Action item – Here the job is to transcribe the data verbatim while leaving each picture out.

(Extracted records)
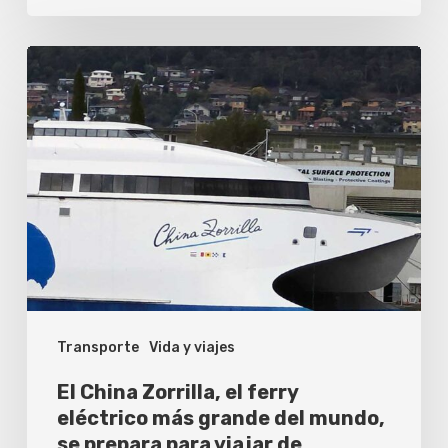
viaje
corto?
El
China
Zorrilla,
el
ferry
eléctrico
más
grande
del
Transporte
Vida y viajes
mundo,
se
El China Zorrilla, el ferry
prepara
eléctrico más grande del mundo,
se prepara para viajar de
para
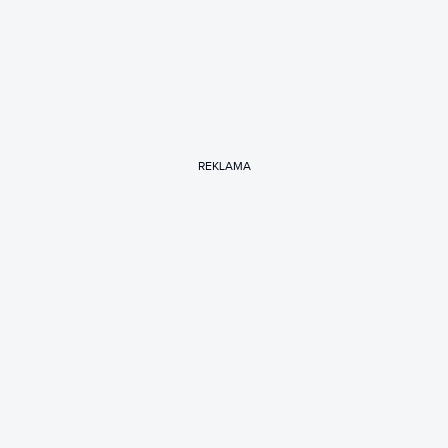
REKLAMA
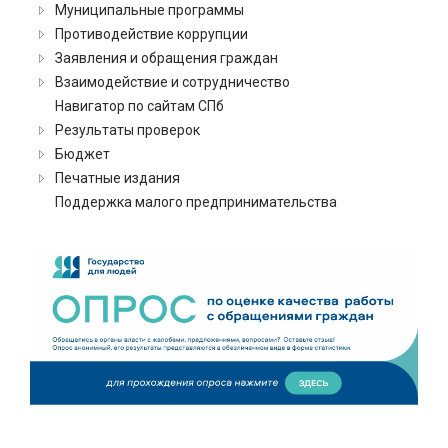
Муниципальные программы
Противодействие коррупции
Заявления и обращения граждан
Взаимодействие и сотрудничество
Навигатор по сайтам СПб
Результаты проверок
Бюджет
Печатные издания
Поддержка малого предпринимательства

Final answer –
viaje
corto?
El
China
Zorrilla,
el
ferry
eléctrico
más
grande
del
Transporte
Vida y viajes
mundo,
se
El China Zorrilla, el ferry
prepara
eléctrico más grande del mundo,
se prepara para viajar de
para
REKLAMA
Муниципальные программы
Противодействие коррупции
Заявления и обращения граждан
Взаимодействие и сотрудничество
Навигатор по сайтам СПб
Результаты проверок
Бюджет
Печатные издания
Поддержка малого предпринимательства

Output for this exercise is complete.